Uwe Schuerkamp <uwe.schuerkamp at nionex.net> 2009-03-13
10:42:> Hi folks,
>
> I was wondering what is a good backup strategy for ocfs2 based
> clusters.
>
>
> Background: We're running a cluster of 8 SLES 10 sp2 machines sharing
> a common SAN-based FS (/shared) which is about 350g in size at the
> moment. We've already taken care of the usual optimizations concerning
> mount options on the cluster nodes (noatime and so on), but our backup
> software (bacula 2.2.8) slows to a crawl when encountering directories
> in this filesystem that contain quite a few small files. Data rates
> usually average in the tens of MB/sec doing "normal" backups of
local
> filesystems on remote machines in the same LAN, but with the ocfs2 fs
> bacula is hard pressed to not fall below 1mb / sec sustained
> throughput which obviously isn't enough to back up 350g of data in a
> sensible timeframe.
>
> I've already tried disabling compression, rsync'ing to another
server
> and so on, but so far nothing has helped with improving data rates.
>
> How would reducing the number of cluster nodes help with backups?
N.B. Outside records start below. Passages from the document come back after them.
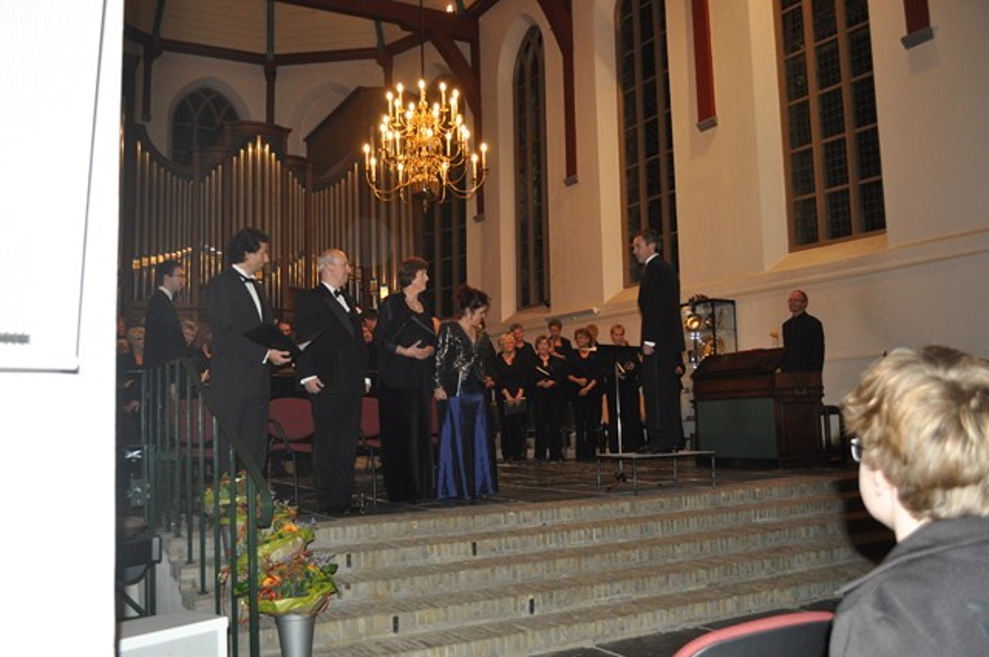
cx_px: 494
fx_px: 905
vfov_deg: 39.9
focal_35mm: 33
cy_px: 328
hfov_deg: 57.3
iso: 800
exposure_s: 1/60
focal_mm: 22
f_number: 3.8
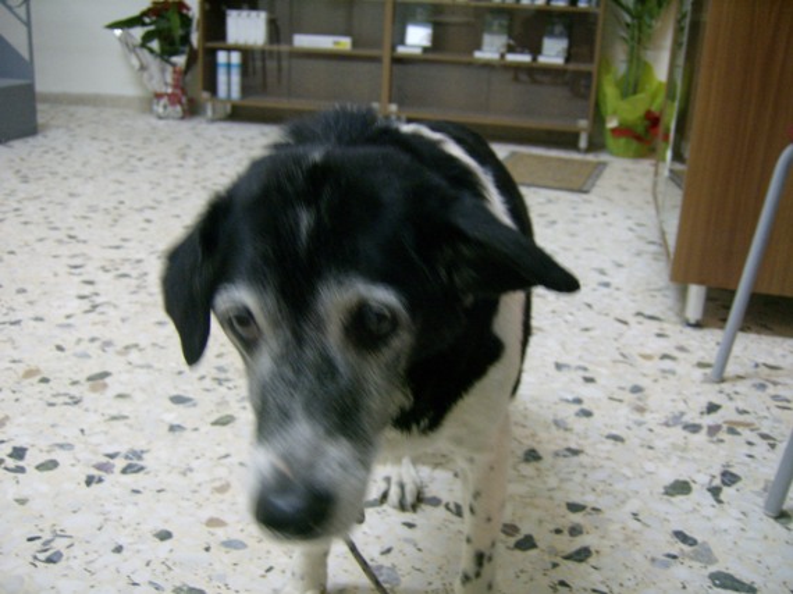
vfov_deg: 39.6
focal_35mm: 36
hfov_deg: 51.4
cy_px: 297
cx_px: 396
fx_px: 824
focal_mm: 6
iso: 200
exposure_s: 1/7.88
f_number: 2.8
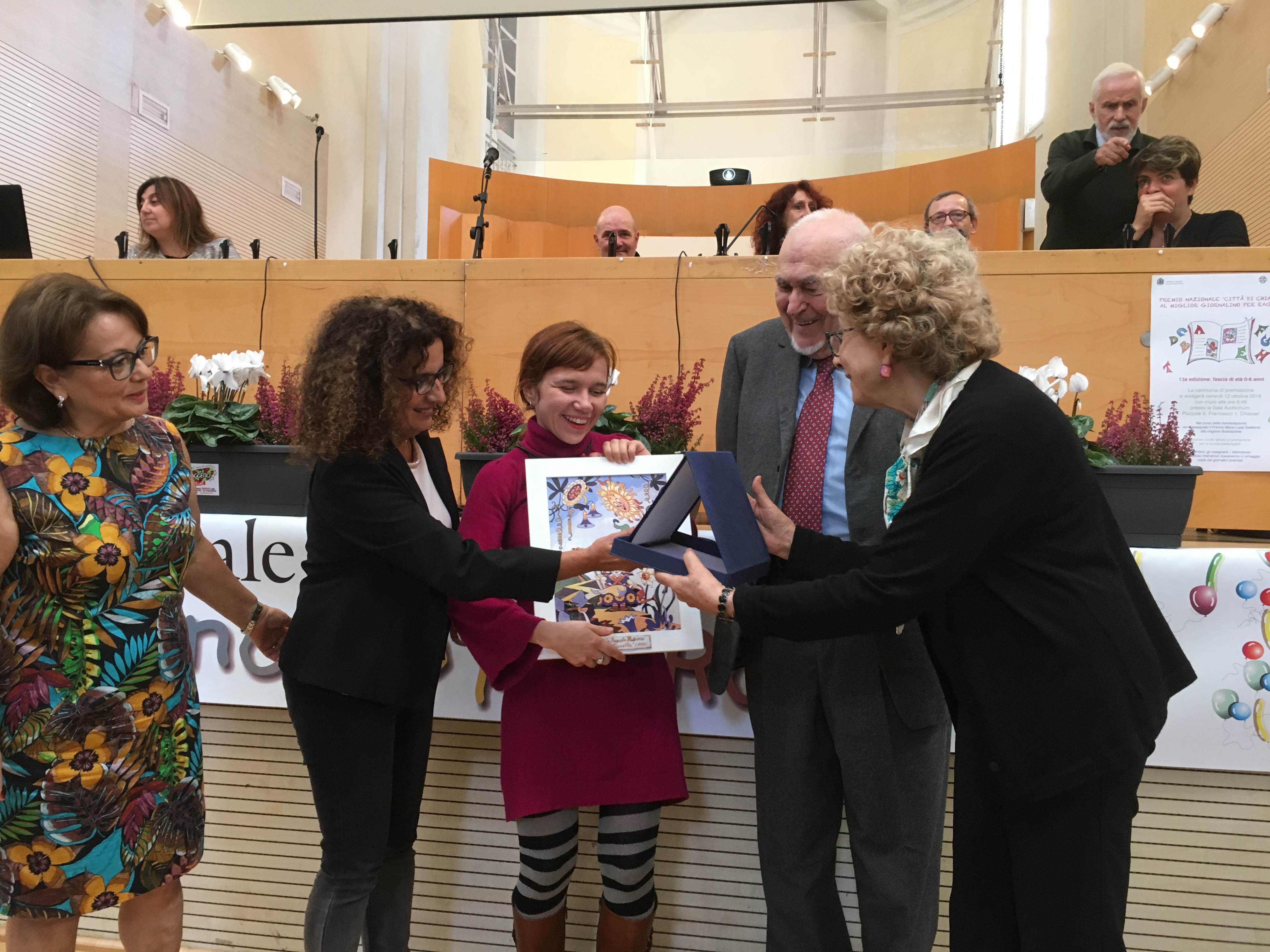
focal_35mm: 29
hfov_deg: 61.7
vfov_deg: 48.2
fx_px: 1064
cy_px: 476
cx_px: 635
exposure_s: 1/33
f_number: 2.2
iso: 160
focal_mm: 4.15
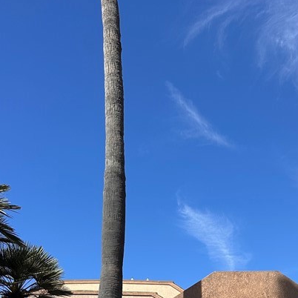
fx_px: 526
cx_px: 248
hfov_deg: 30.7
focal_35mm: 54
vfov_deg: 28.1
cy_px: 347
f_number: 1.78
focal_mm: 6.86
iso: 80
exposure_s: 1/4184
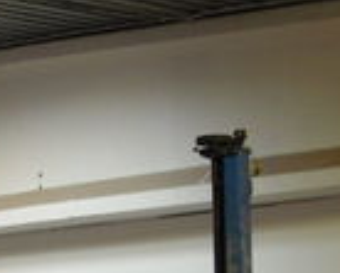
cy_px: 352
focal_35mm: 167
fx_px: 1684
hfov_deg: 10.8
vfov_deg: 9.1
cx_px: -269
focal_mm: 6.2
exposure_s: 1/10
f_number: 2.7
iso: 100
Is
> there a "dirty read" option in ocfs2 that would allow reading the
> files without locking them first or something similar? I don't think
> bacula is the culprit as it easily manages larger backups in the same
> environment, even reading off smb shares is order of magnitudes faster
> in this case, so my guess is I'm missing out some non-obvious
> optimization that would improve ocfs2 cluster performance.
>
> Thanks in advance for any pointers & all the best,
>
>
> Uwe
This clearly may not work for all cases and I'm sure is totally
unsupported, but our SAN (Equallogic) has the ability to take RW
snapshots which is where we do our backups from. There was a thread a
while back about the proper way to do this. Basically after taking the
snapshot you need to fixup the filesystem in a couple of different ways
(fsck, relabel, reuuid, etc.) so that the machine can mount several of
these at once. If anyone's interested I can post these scripts. Since
there's only one machine handling the snapshots and it's outside of the
real ocfs2 cluster, while we're doing the fixups we also convert the
snapshot to a local fs and finally remount it ro. This prevents all
network locking from happening (since it's unnecessary) while the
backups happen. We're doing this with a 2TB mail volume (~700G of
_many_ small files) and haven't noticed any problems with it.
I think you could probably achieve something similar by taking the
number of active nodes in the cluster down to 1 during your backup
window, but that has it's own problems to be concerned with. I think a
simple umount /shared on all but that one would do it.
Brian